Not all people born with spina bifida have the same needs, so treatment will be different for
each person. Some people have problems that are more serious than others. People with
myelomeningocele and meningocele will need more treatments than people with spina bifida
occulta.

Nursing Management
 Responsibilities and tasks of a nurse
 Utilizing the nursing process or our ADPIE

1) Assessment
- The very first thing that nurses must do.

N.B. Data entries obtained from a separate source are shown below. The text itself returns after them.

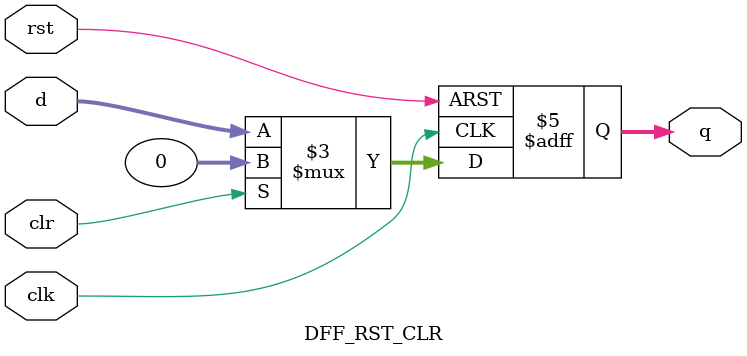
<source format=v>
 /*                                                                      
 Copyright 2025 Haoyu Tang, haoyu.tang@hotmail.com
                                                                         
 Licensed under the Apache License, Version 2.0 (the "License");         
 you may not use this file except in compliance with the License.        
 You may obtain a copy of the License at                                 
                                                                         
     http://www.apache.org/licenses/LICENSE-2.0                          
                                                                         
 Unless required by applicable law or agreed to in writing, software    
 distributed under the License is distributed on an "AS IS" BASIS,       
 WITHOUT WARRANTIES OR CONDITIONS OF ANY KIND, either express or implied.
 See the License for the specific language governing permissions and     
 limitations under the License.                                          
 */

// ===========================================================================
// Description:
// DFF module without Load-enable, no reset. 
// ===========================================================================
module DFF #(
    parameter DATA_WIDTH = 32
)(
    input                             clk,// clk 
    input       [DATA_WIDTH-1:0]      d,// input data

    output reg  [DATA_WIDTH-1:0]      q//flipflop out
);
    
    always @(posedge clk) begin
        q <= d;
    end
    
endmodule

module DFF_RST #(
    parameter  DATA_WIDTH = 32,
    parameter  RST_VALUE  = {DATA_WIDTH{1'b0}}
) (
    input                             clk,// clk
    input                             rst,
    input       [DATA_WIDTH-1:0]      d,// input data

    output reg  [DATA_WIDTH-1:0]      q//flipflop out
);
    
    always @(posedge clk or posedge rst) begin
        if (rst) 
            q <= 0;
        else 
            q <= d; 
    end
    
endmodule

module DFF_EN #(
    parameter  DATA_WIDTH = 32
) (
    input                             clk,// clk
    input                             en,
    input       [DATA_WIDTH-1:0]      d,// input data

    output reg  [DATA_WIDTH-1:0]      q//flipflop out
);
    
    always @(posedge clk) begin
        if (en) 
            q <= d; //
    end
    
endmodule

module DFF_RST_EN #(
    parameter  DATA_WIDTH = 32,
    parameter  RST_VALUE  = {DATA_WIDTH{1'b0}}
) (
    input                             clk,// clk
    input                             rst,   
    input                             en,
    input       [DATA_WIDTH-1:0]      d,// input data

    output reg  [DATA_WIDTH-1:0]      q//flipflop out   
);

    always @(posedge clk or posedge rst) begin
        if (rst) 
            q <= 0;
        else if (en) 
            q <= d; 
        else ;
    end

endmodule


module DFF_RST_EN_CLR #(
    parameter  DATA_WIDTH = 32,
    parameter  RST_VALUE  = {DATA_WIDTH{1'b0}}
) (
    input                             clk,  
    input                             rst, 
    input                             clr,
    input                             en,  
    input       [DATA_WIDTH-1:0]      d,     

    output reg  [DATA_WIDTH-1:0]      q     
);

    always @(posedge clk or posedge rst) begin
        if (rst) 
            q <= 'h0;     
        else if (clr) 
            q <= 'h0;     
        else if (en) 
            q <= d;        
    end

endmodule


module DFF_RST_CLR #(
    parameter  DATA_WIDTH = 32,
    parameter  RST_VALUE  = {DATA_WIDTH{1'b0}}
) (
    input                             clk,  
    input                             rst, 
    input                             clr,
    input       [DATA_WIDTH-1:0]      d,     

    output reg  [DATA_WIDTH-1:0]      q     
);

    always @(posedge clk or posedge rst) begin
        if (rst) 
            q <= 'h0;     
        else if (clr) 
            q <= 'h0;     
        else
            q <= d;        
    end

endmodule
</source>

Routine newborn examination is conducted by the nurses while giving particular emphasis
and attention to any neurologic impairment. When gathering data during physical examination,
observe the movement and response to stimuli of the lower extremities; carefully measure the
head circumference and examine the fontanelles. It is also the responsibility of the nurse to
assess the knowledge of the parent/family members/guardians regarding the defect present in
the baby. Determine the family’s knowledge and understanding of the defect, as well as their
attitude concerning the birth of a newborn with such serious problems.

2) Diagnosis

Several nursing diagnosis can be formulated based on the data gathered from the assessment
phase such as:
 Risk for infection related to vulnerability of the myelomeningocele sac.
 Risk for impaired skin integrity related to exposure to urine and feces.
 Risk for injury related to neuromuscular impairment.
 Compromised family coping related to perceived loss of the perfect newborn.
 Deficient knowledge of the family caregivers related to the complexities of caring for a
newborn with serious neurologic and musculoskeletal defects.

3) Planning

As nurses, the major goals for the patient would be to:


 Prevent infection.
 Maintain skin integrity.
 Prevent trauma related to disuse.
 Increase family coping skills, education about the condition, and support.
4) Interventions
 Prevent infection.
 Monitor the newborn’s vital signs, neurologic signs, and behavior frequently;
administer prophylactic antibiotic as ordered; carry out routine aseptic technique;
cover the sac with a sterile dressing moistened in a warm sterile solution and
change it every 2 hours; the dressings may be covered with a plastic protective
covering.
 Maintain skin integrity.
 Placing a protective barrier between the anus and the sac may prevent
contamination with fecal material, and diapering is not advisable with a low
defect.
 Prevent contractures of lower extremities.
 Newborns with spina bifida often have talipes equinovarus (clubfoot) and
congenital hip dysplasia (dislocation of the hips); if there is loss of motion in the
lower limbs because of the defect conduct range-of-motion exercises to prevent
contractures; position the newborn so that the hips are abducted and the feet are
in a neutral position; massage the knees and other bony prominences with lotion
regularly, then pad them, and protect them from irritation.
 Proper positioning of the newborn.
 Maintain the newborn in a prone position so that no pressure is placed on the
sac; after surgery, continue this positioning until the surgical site is well healed.
 Increase family coping skills, education about the condition, and support.
 Be especially sensitive to their needs and emotions; encourage family members
to express their feelings and emotions as openly as possible; provide privacy as
needed for the family to mourn together over their loss; encourage the family
members to cuddle and touch the newborn using proper precautions for the
safety of the defect.
 Give family members information about the defect and encourage them to
discuss their concerns and ask questions; provide information about the
newborn’s present state, the proposed surgery, and follow-up care; information
shall be provided in small segments to facilitate comprehension; after the
surgery, teach the family to hold the newborn’s head, neck, and chest slightly
raised in one hand during feeding; also teach them that stroking the newborn’s
cheeks helps stimulate sucking.

5) Evaluation
- How effective ang management and care?

The expected results and outcomes from the patient include the following:
 Prevented infection.
 Maintained skin integrity.
 Prevented trauma related to disuse.
 Increased family coping skills, education about the condition, and support.